**Work order:** The records that follow are to be given again exactly.

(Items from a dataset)
************
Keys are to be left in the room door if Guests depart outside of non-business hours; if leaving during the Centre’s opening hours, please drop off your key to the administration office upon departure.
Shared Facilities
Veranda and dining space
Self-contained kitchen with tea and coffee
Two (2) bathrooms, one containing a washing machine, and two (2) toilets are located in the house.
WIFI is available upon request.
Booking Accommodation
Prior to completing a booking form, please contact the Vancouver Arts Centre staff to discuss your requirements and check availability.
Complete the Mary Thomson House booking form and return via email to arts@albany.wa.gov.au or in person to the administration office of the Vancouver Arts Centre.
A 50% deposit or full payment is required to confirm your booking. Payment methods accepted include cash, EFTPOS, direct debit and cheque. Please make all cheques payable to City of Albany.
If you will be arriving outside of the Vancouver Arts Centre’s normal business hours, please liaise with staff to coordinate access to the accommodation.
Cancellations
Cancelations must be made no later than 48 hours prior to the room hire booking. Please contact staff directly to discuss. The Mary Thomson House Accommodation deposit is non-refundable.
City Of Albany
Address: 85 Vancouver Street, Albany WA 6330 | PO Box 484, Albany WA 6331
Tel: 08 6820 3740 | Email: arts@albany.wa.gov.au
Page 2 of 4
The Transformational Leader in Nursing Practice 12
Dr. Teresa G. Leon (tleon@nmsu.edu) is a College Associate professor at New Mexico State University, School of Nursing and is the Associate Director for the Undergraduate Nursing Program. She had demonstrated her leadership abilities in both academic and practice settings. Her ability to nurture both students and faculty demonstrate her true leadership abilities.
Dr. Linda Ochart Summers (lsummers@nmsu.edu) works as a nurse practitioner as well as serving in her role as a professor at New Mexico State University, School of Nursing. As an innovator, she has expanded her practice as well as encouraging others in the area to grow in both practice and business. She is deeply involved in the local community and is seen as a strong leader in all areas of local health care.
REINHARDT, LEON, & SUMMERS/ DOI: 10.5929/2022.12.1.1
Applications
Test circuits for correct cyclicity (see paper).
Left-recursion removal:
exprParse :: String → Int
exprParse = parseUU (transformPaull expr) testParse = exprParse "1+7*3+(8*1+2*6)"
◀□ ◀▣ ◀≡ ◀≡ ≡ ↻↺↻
************
**Response area:**
Keys are to be left in the room door if Guests depart outside of non-business hours; if leaving during the Centre’s opening hours, please drop off your key to the administration office upon departure.
Shared Facilities
Veranda and dining space
Self-contained kitchen with tea and coffee
Two (2) bathrooms, one containing a washing machine, and two (2) toilets are located in the house.
WIFI is available upon request.
Booking Accommodation
Prior to completing a booking form, please contact the Vancouver Arts Centre staff to discuss your requirements and check availability.
Complete the Mary Thomson House booking form and return via email to arts@albany.wa.gov.au or in person to the administration office of the Vancouver Arts Centre.
A 50% deposit or full payment is required to confirm your booking. Payment methods accepted include cash, EFTPOS, direct debit and cheque. Please make all cheques payable to City of Albany.
If you will be arriving outside of the Vancouver Arts Centre’s normal business hours, please liaise with staff to coordinate access to the accommodation.
Cancellations
Cancelations must be made no later than 48 hours prior to the room hire booking. Please contact staff directly to discuss. The Mary Thomson House Accommodation deposit is non-refundable.
City Of Albany
Address: 85 Vancouver Street, Albany WA 6330 | PO Box 484, Albany WA 6331
Tel: 08 6820 3740 | Email: arts@albany.wa.gov.au
Page 2 of 4
The Transformational Leader in Nursing Practice 12
Dr. Teresa G. Leon (tleon@nmsu.edu) is a College Associate professor at New Mexico State University, School of Nursing and is the Associate Director for the Undergraduate Nursing Program. She had demonstrated her leadership abilities in both academic and practice settings. Her ability to nurture both students and faculty demonstrate her true leadership abilities.
Dr. Linda Ochart Summers (lsummers@nmsu.edu) works as a nurse practitioner as well as serving in her role as a professor at New Mexico State University, School of Nursing. As an innovator, she has expanded her practice as well as encouraging others in the area to grow in both practice and business. She is deeply involved in the local community and is seen as a strong leader in all areas of local health care.
REINHARDT, LEON, & SUMMERS/ DOI: 10.5929/2022.12.1.1
Applications
Test circuits for correct cyclicity (see paper).
Left-recursion removal:
exprParse :: String → Int
exprParse = parseUU (transformPaull expr) testParse = exprParse "1+7*3+(8*1+2*6)"
◀□ ◀▣ ◀≡ ◀≡ ≡ ↻↺↻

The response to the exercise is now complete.